"Aunt May-ee," said the little thing to her aunt, who was combing her hair, "I don't like Dod."
"Don't like God, Sissy! when He's so good to you, and gives you Aunt Mary and grandpa, and grandma, and ever so many friends to take care of you,—why, Sissy?"
"Well, but"—growing thoughtful and trying to escape—"well, but Sissy don't like black Dod."
"There isn't any black God, Sissy."
"Then who made Chloe?"
Did not that child reason?
No. 2. "'Top, mother!" said a little boy to his mother, who was reading to him about Abraham and Isaac, and had just come to the uplifted knife; "'top, mother! I don't want to hea any more. I despise him." Did not that child feel? and is it conceivable that he meant what he said? Feeling his gorge rise, with abhorrence, it may be, and not understanding the awful significance of the threatened sacrifice, a type of what afterwards happened on Mount Moriah, where the Temple stands, he took that word which, in his little childish experience, best corresponded with his thought of horror and amazement that a father should put his child to death.
No. 3. And this reminds me of a little girl, who had never learned to read, but used to take her Bible and sit down by herself in the corner, as all children do at times, and make believe read. One day, when the mother was very busy, the child wanted to hear about Noah and the Ark. The mother had read over certain passages aloud so often, that the child had got them by heart. She opened at the place, and gave her little one the book in her lap. After awhile, the child began to murmur to herself—the mother listened—and the little thing read as follows, with the greatest possible seriousness and unction: "And the Lord said unto Noah, Come out, thou and thy wife, and thy sons' wives and thy daughters, and—balancez!"
The dear little puss had just begun to go to the dancing-school. What wonder that she didn't always know her head from her heels?
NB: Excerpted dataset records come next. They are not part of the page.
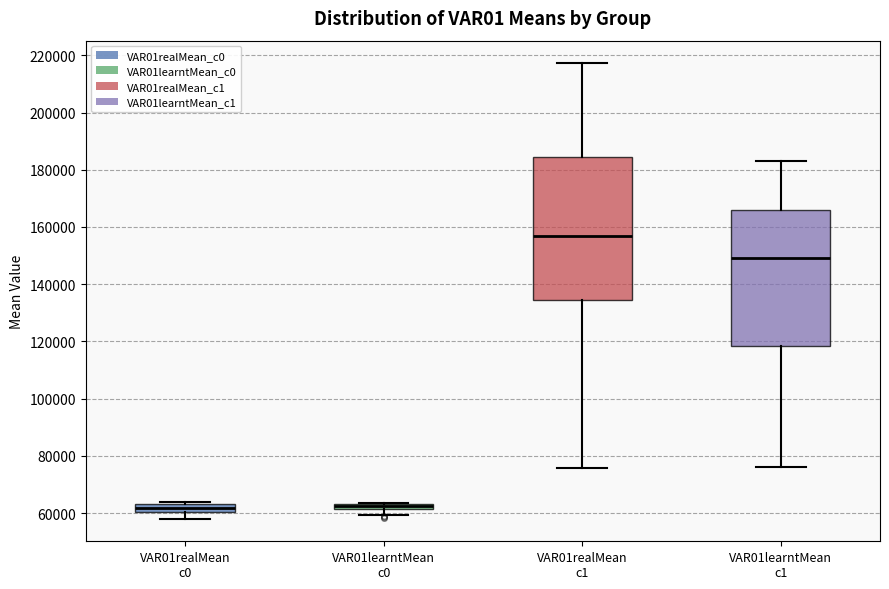

Where is the upper edge of the box for VAR01realMean c1 on the y-axis? The values are not printed on the chart, so give them approximately, as read against the axis.

184000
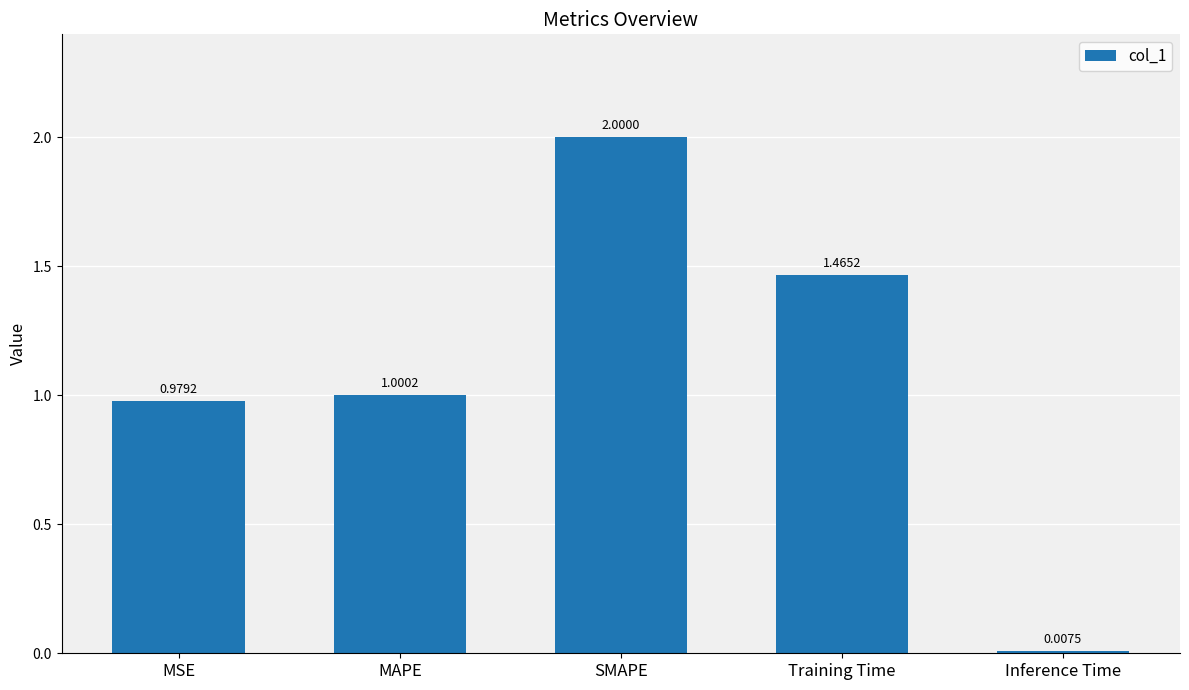

The value at SMAPE is 3.1. True or false?

False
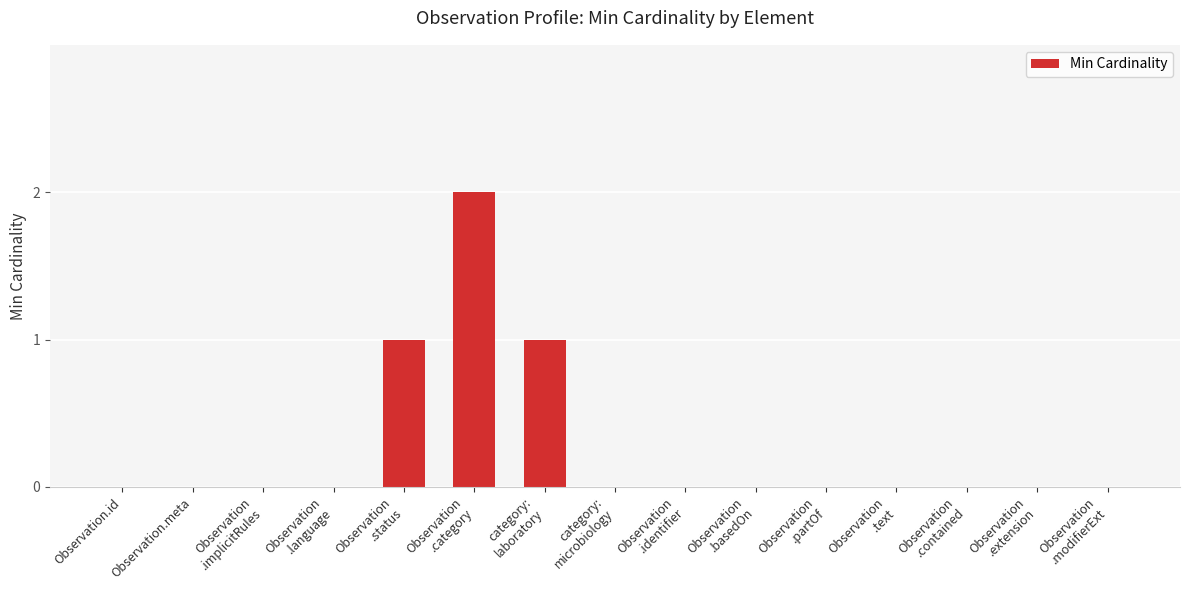

What is the maximum value shown in the chart?

2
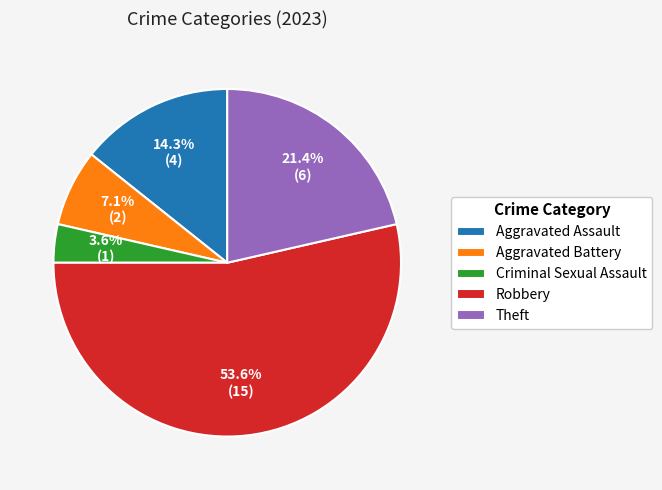

Combined, what portion of the pie is Aggravated Assault and Aggravated Battery?

21.4%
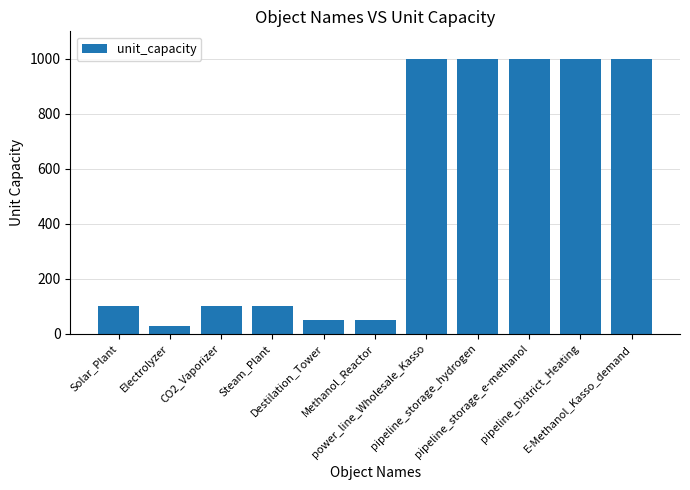

What is the value of the 8th bar from the left?

1000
No. 4. Another little girl, who had been favored with glimpses of the upper sky, having been told by her mother that she was always surrounded by guardian angels, grew very thoughtful, and, after drawing a long breath, looked up and said, "Mamma, do you mean really that all the whole time they are with me?" On receiving a solemn assurance in the affirmative, she exclaimed with an impatient fling, "Well, really, I should like to be alone a little while, sometimes."